Text for analysis: Begin
I held a novel in my hands, and in a little while I was tempted to reconcile myself [to men]; I shall not say how different they appeared to me from those I encountered in histories, I shall not note the marvelous world that opened to me at a glance: in {153} the novel I knew man free, in history I knew man subjected to man.
Discourse produces concrete social effects; the novel can alter
subjectivity and motor social change, even for a literary bohemian like
Tarchetti, whose
Tarchetti’s distinction between the freedom of the novel and the subjection of history at first appears a romantic retreat from society to culture, a transcendental aesthetic realm where the subject can regain its self-possession, its autonomy, although at the expense of a withdrawal from political engagement.[2] Tarchetti does in fact revert to romantic expressive theory at various points in the essay, validating an individualistic program of authorial self-expression, transparent discourse, illusionistic response: he favors writers whose
inner life […] remains in such perfect harmony with their works, that the reader is not tempted to say to himself: my emotion is inappropriate, that man wrote to argue a position; we toss away any book that issues only from ingenuity.
Text for analysis: End
## [Task A]
Turn the part of the records that opens with the line containing "marca del 16 de octubre al 16 d" and closes with the line containing "Resetta filtri" into a JSON list of strings, one per line, skipping blank lines. Leave the pictures out.
The text and the records were taken from unrelated sources.
Data to process: Begin
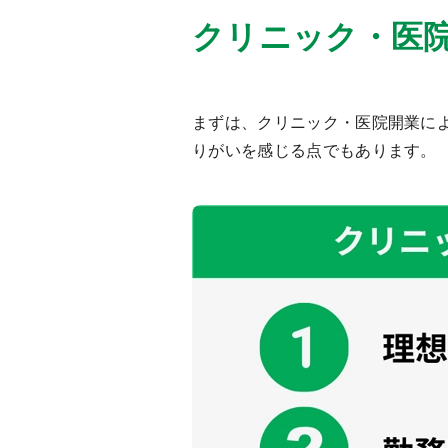
クリニック・医
まずは、クリニック・医院開業に
りがいを感じる点でもあります。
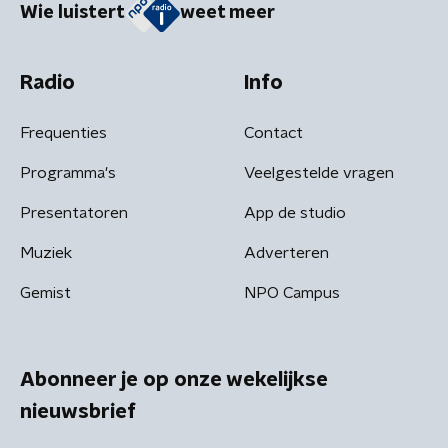
Wie luistert
weet meer
Radio
Info
Frequenties
Contact
Programma's
Veelgestelde vragen
Presentatoren
App de studio
Muziek
Adverteren
Gemist
NPO Campus
Abonneer je op onze wekelijkse
nieuwsbrief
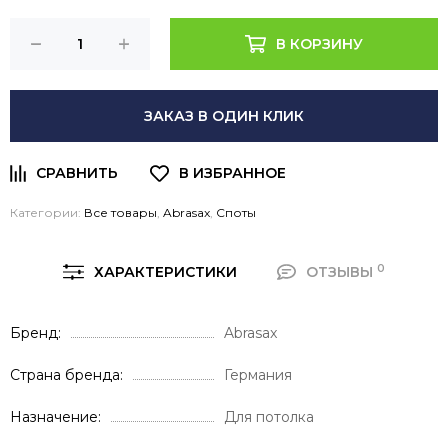
В КОРЗИНУ
ЗАКАЗ В ОДИН КЛИК
Категории:
Все товары
,
Abrasax
,
Споты
0
ХАРАКТЕРИСТИКИ
ОТЗЫВЫ
Бренд
Abrasax
Страна бренда
Германия
Назначение
Для потолка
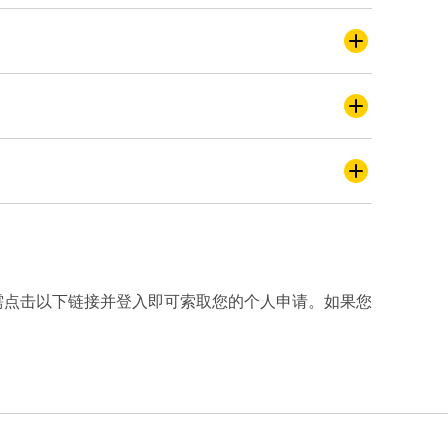
码，只需点击以下链接并登入即可索取您的个人申请。如果您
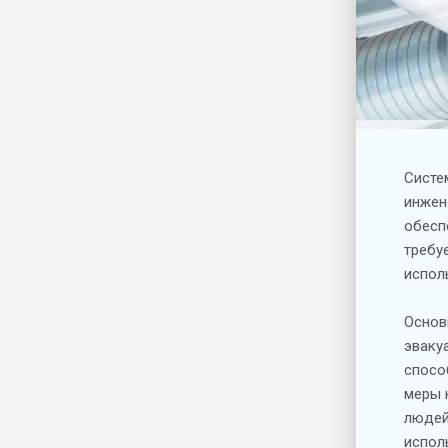
Систе
инжен
обесп
требу
испол
Основ
эваку
спосо
меры 
людей
испол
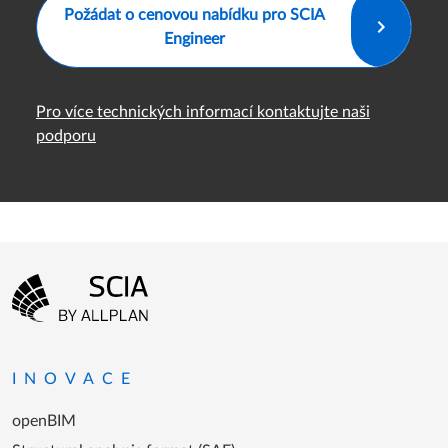
Požádat o cenovou nabídku pro SCIA
Engineer
Pro více technických informací kontaktujte naši
podporu
Menu patičky
Přejít na domovskou stránku
INOVACE
openBIM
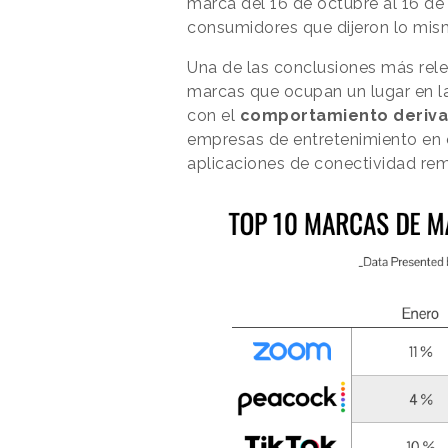
marca del 16 de octubre al 16 d
consumidores que dijeron lo mism
Una de las conclusiones más rele
marcas que ocupan un lugar en la
con el
comportamiento derivado
empresas de entretenimiento en 
aplicaciones de conectividad re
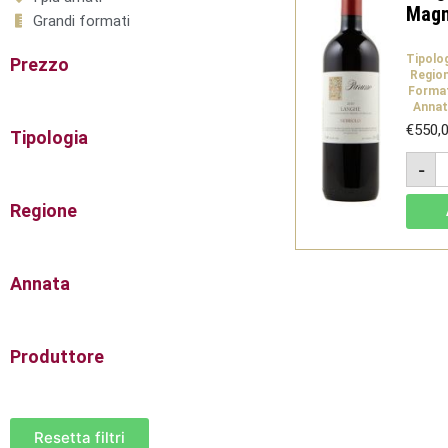
Magn
Grandi formati
Tipolo
Prezzo
Regio
Forma
Annat
€
550,
Tipologia
L
-
D
N
2
Regione
M
1
L
-
P
Annata
q
Produttore
Resetta filtri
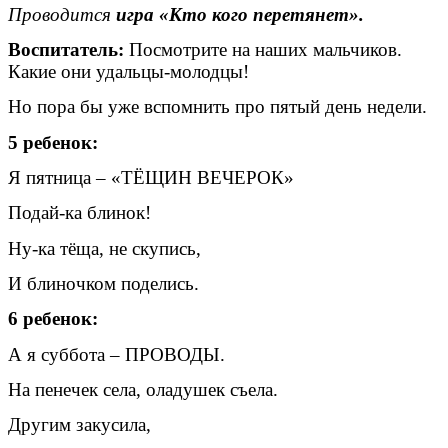
Проводится
игра «Кто кого перетянет».
Воспитатель:
Посмотрите на наших мальчиков.
Какие они удальцы-молодцы!
Но пора бы уже вспомнить про пятый день недели.
5 ребенок:
Я пятница – «ТЁЩИН ВЕЧЕРОК»
Подай-ка блинок!
Ну-ка тёща, не скупись,
И блиночком поделись.
6 ребенок:
А я суббота – ПРОВОДЫ.
На пенечек села, оладушек съела.
Другим закусила,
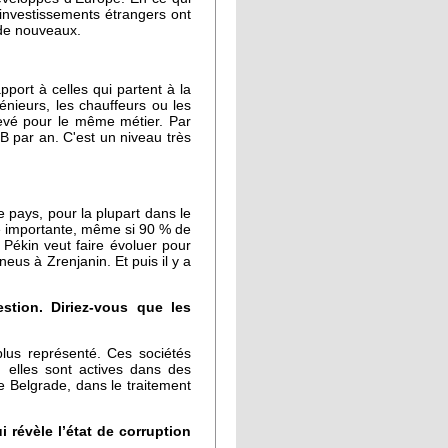
 investissements étrangers ont
r de nouveaux.
ort à celles qui partent à la
énieurs, les chauffeurs ou les
élevé pour le même métier. Par
B par an. C'est un niveau très
 pays, pour la plupart dans le
me importante, même si 90 % de
 Pékin veut faire évoluer pour
eus à Zrenjanin. Et puis il y a
stion. Diriez-vous que les
plus représenté. Ces sociétés
 elles sont actives dans des
de Belgrade, dans le traitement
 révèle l’état de corruption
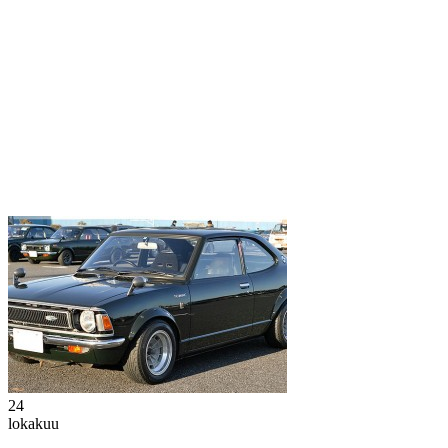
24
lokakuu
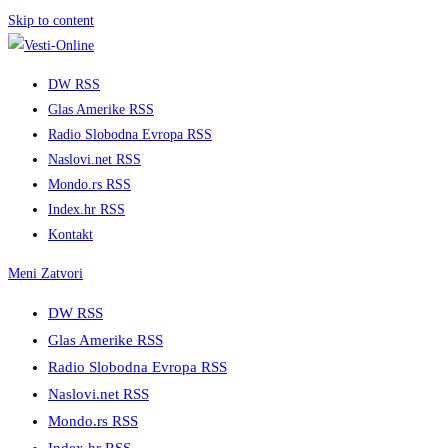
Skip to content
DW RSS
Glas Amerike RSS
Radio Slobodna Evropa RSS
Naslovi.net RSS
Mondo.rs RSS
Index.hr RSS
Kontakt
Meni
Zatvori
DW RSS
Glas Amerike RSS
Radio Slobodna Evropa RSS
Naslovi.net RSS
Mondo.rs RSS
Data to process: End
## [Task B]
In the passage on Tarchetti, how does Tarchetti say he knew man in history?

## [Answer space A]
[
  "marca del 16 de octubre al 16 d",
  "consumidores que dijeron lo mism",
  "Una de las conclusiones más rele",
  "marcas que ocupan un lugar en la",
  "con el",
  "comportamiento derivado",
  "empresas de entretenimiento en ",
  "aplicaciones de conectividad re",
  "Magn",
  "Grandi formati",
  "Tipolo",
  "Prezzo",
  "Regio",
  "Forma",
  "Annat",
  "€",
  "550,",
  "Tipologia",
  "L",
  "-",
  "D",
  "N",
  "2",
  "Regione",
  "M",
  "1",
  "L",
  "-",
  "P",
  "Annata",
  "q",
  "Produttore",
  "Resetta filtri"
]

## [Answer space B]
Subjected to man.